After suffering a brainstem stroke in 2005, Ann Johnson lost her ability to speak and move, developing locked-in syndrome. For nearly two decades, she communicated mainly through an eye-tracking system that allowed her to spell out words on a computer screen at a slow pace.

Johnson’s situation changed when she joined a clinical trial led by researchers from the University of California, Berkeley and the University of California, San Francisco. The team aimed to restore communication for people who have lost their ability to speak using a brain-computer interface. This technology reads signals from the part of the brain responsible for speech and translates them into spoken words or text.

Gopala Anumanchipalli, now an assistant professor at UC Berkeley, began this research with neurosurgeon Edward Chang at UCSF in 2015. "We were able to get a good sense of the part of the brain that is actually responsible for speech production," said Anumanchipalli.

The researchers developed a neuroprosthesis that detects when someone is making an effort to speak and then uses artificial intelligence models to translate those brain signals into speech or facial animation. Kaylo Littlejohn, a Ph.D. student at UC Berkeley and co-lead on the study, trained these AI models as part of his work with the Berkeley Speech Group in the Berkeley AI Research Lab.

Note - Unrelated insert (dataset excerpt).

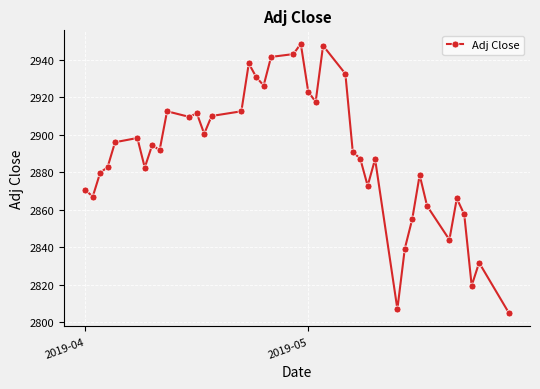

What is the average value?

2889.3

"She can’t, because she has paralysis, but those signals are still being invoked from her brain, and the neural recording device is sensing those signals," said Littlejohn. "Just like how Siri translates your voice to text, this AI model translates the brain activity into the text or the audio or the facial animation."

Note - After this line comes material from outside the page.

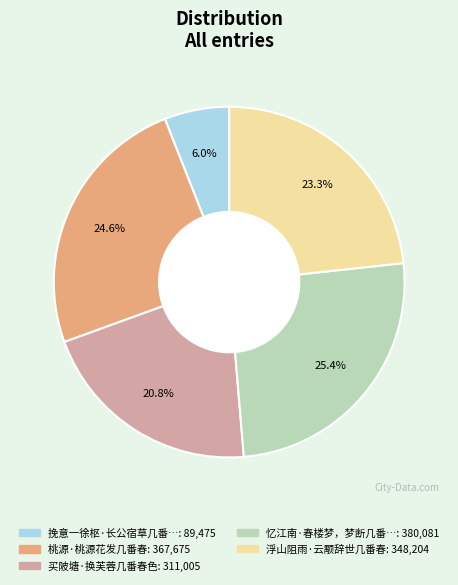

Is there a majority slice in this chart?

No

The system does not read random thoughts; it only works when users intentionally try to say something. "We didn’t want to read her mind," said Anumanchipalli. "We really wanted to give her the agency to do this."

Initially, there was an eight-second delay between Johnson's attempt to communicate and hearing synthesized speech due to technical limitations in processing full sentences before generating output. However, new research published by the team in March reduced this delay significantly by switching from sequence-to-sequence architecture to streaming architecture. Now, translation happens almost in real time with about a one-second delay.

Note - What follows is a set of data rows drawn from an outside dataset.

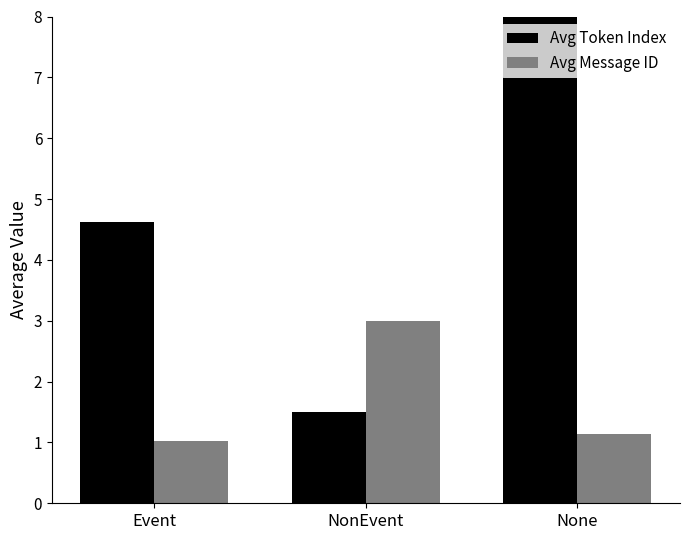

At how many categories does at least one series exceed 8?

1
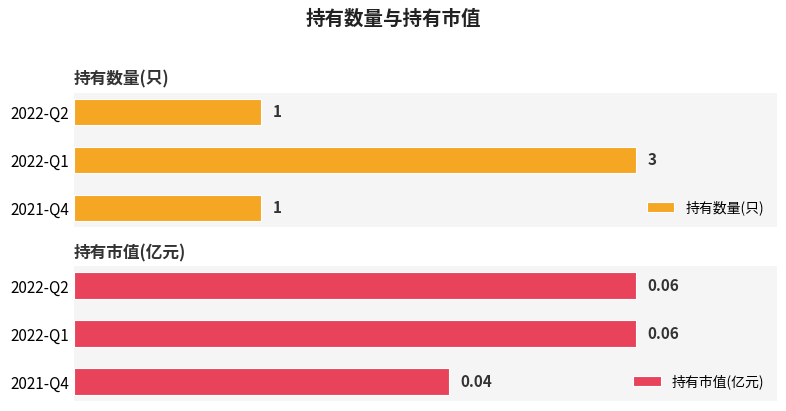

At how many categories does at least one series exceed 0?

3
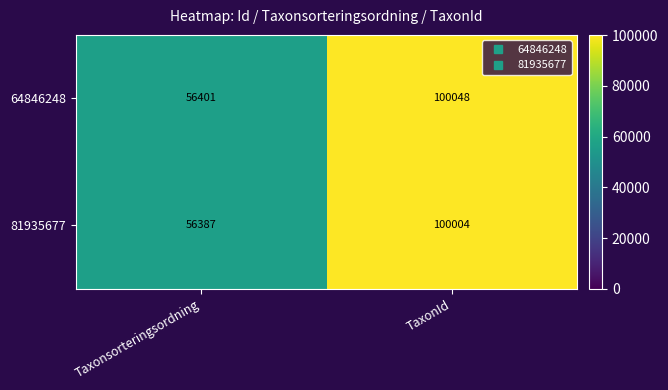

At how many categories does at least one series exceed 81986?

1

Anumanchipalli sees further development ahead: "It’s not something that we have off-the-shelf models that we can use now," he said. "So development must happen in the science, in the technology, in the clinical translation, as well — all of them together to make this happen."

Johnson had her implant removed for unrelated reasons but continues providing feedback via email using her current assistive technology. She expressed satisfaction with hearing her own voice again through streaming synthesis and hopes future devices will be wireless—a feature researchers are pursuing.

Looking ahead, Anumanchipalli envisions broader accessibility: "We need to be able to have neuroprostheses be plug-and-play so that it becomes a standard of care … That’s where we need to be."

Johnson aspires eventually to work as a counselor using such technology: “I want patients there to see me and know their lives are not over now,” she wrote for UCSF reporters. “I want to show them that disabilities don’t need to stop us or slow us down.”